Convert the rows below into a Markdown table with the columns "No." and "Text," giving each non-blank line its own numbered row. Leave the pictures and blank lines out of the table.

===== INFORMATION SUPPLIED =====

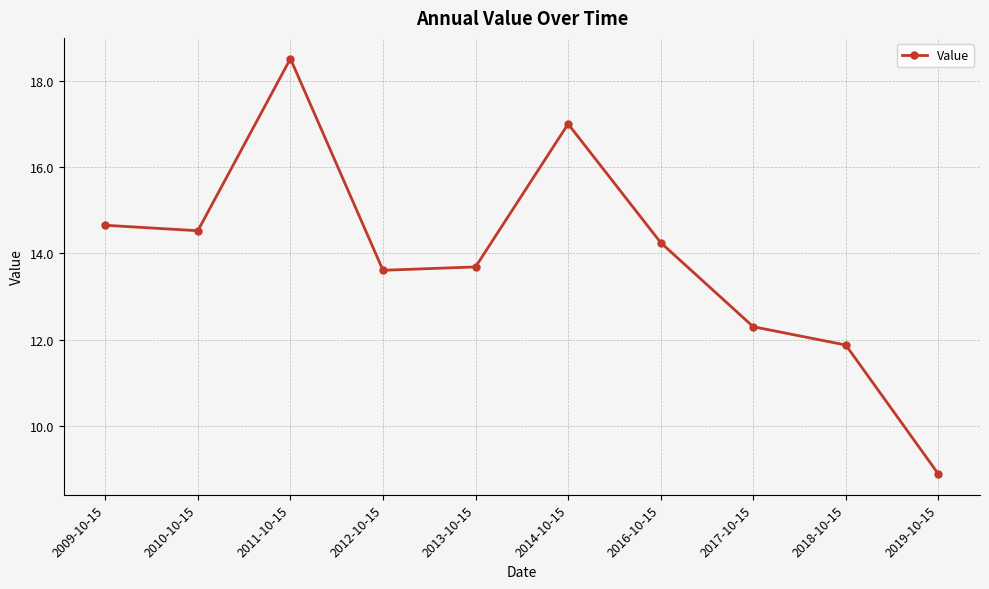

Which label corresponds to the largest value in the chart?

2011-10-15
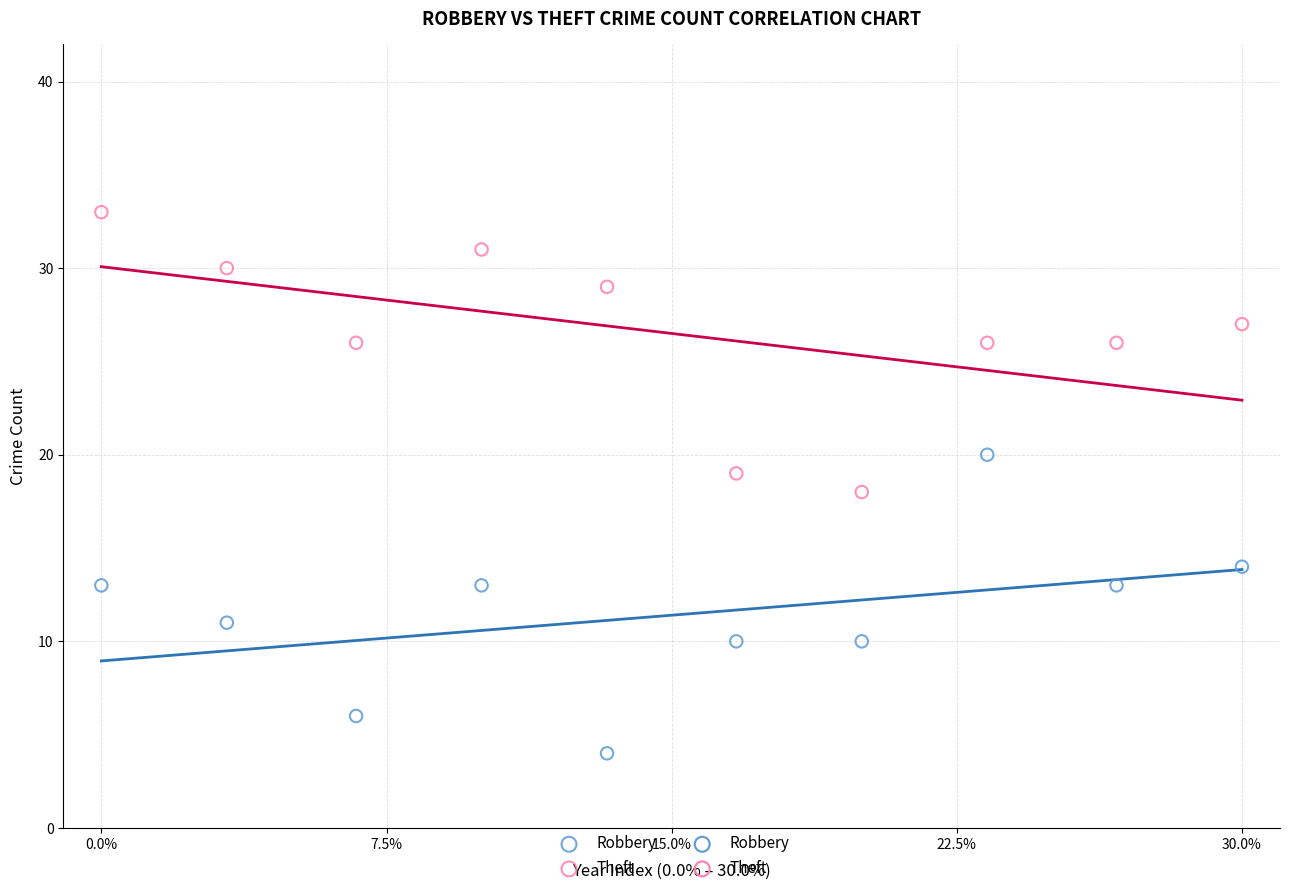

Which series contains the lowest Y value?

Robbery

=====

▸ **RESPONSE BOX**
| No. | Text |
|---|---|
| 1 | Which label corresponds to the largest value in the chart? |
| 2 | 2011-10-15 |
| 3 | Which series contains the lowest Y value? |
| 4 | Robbery |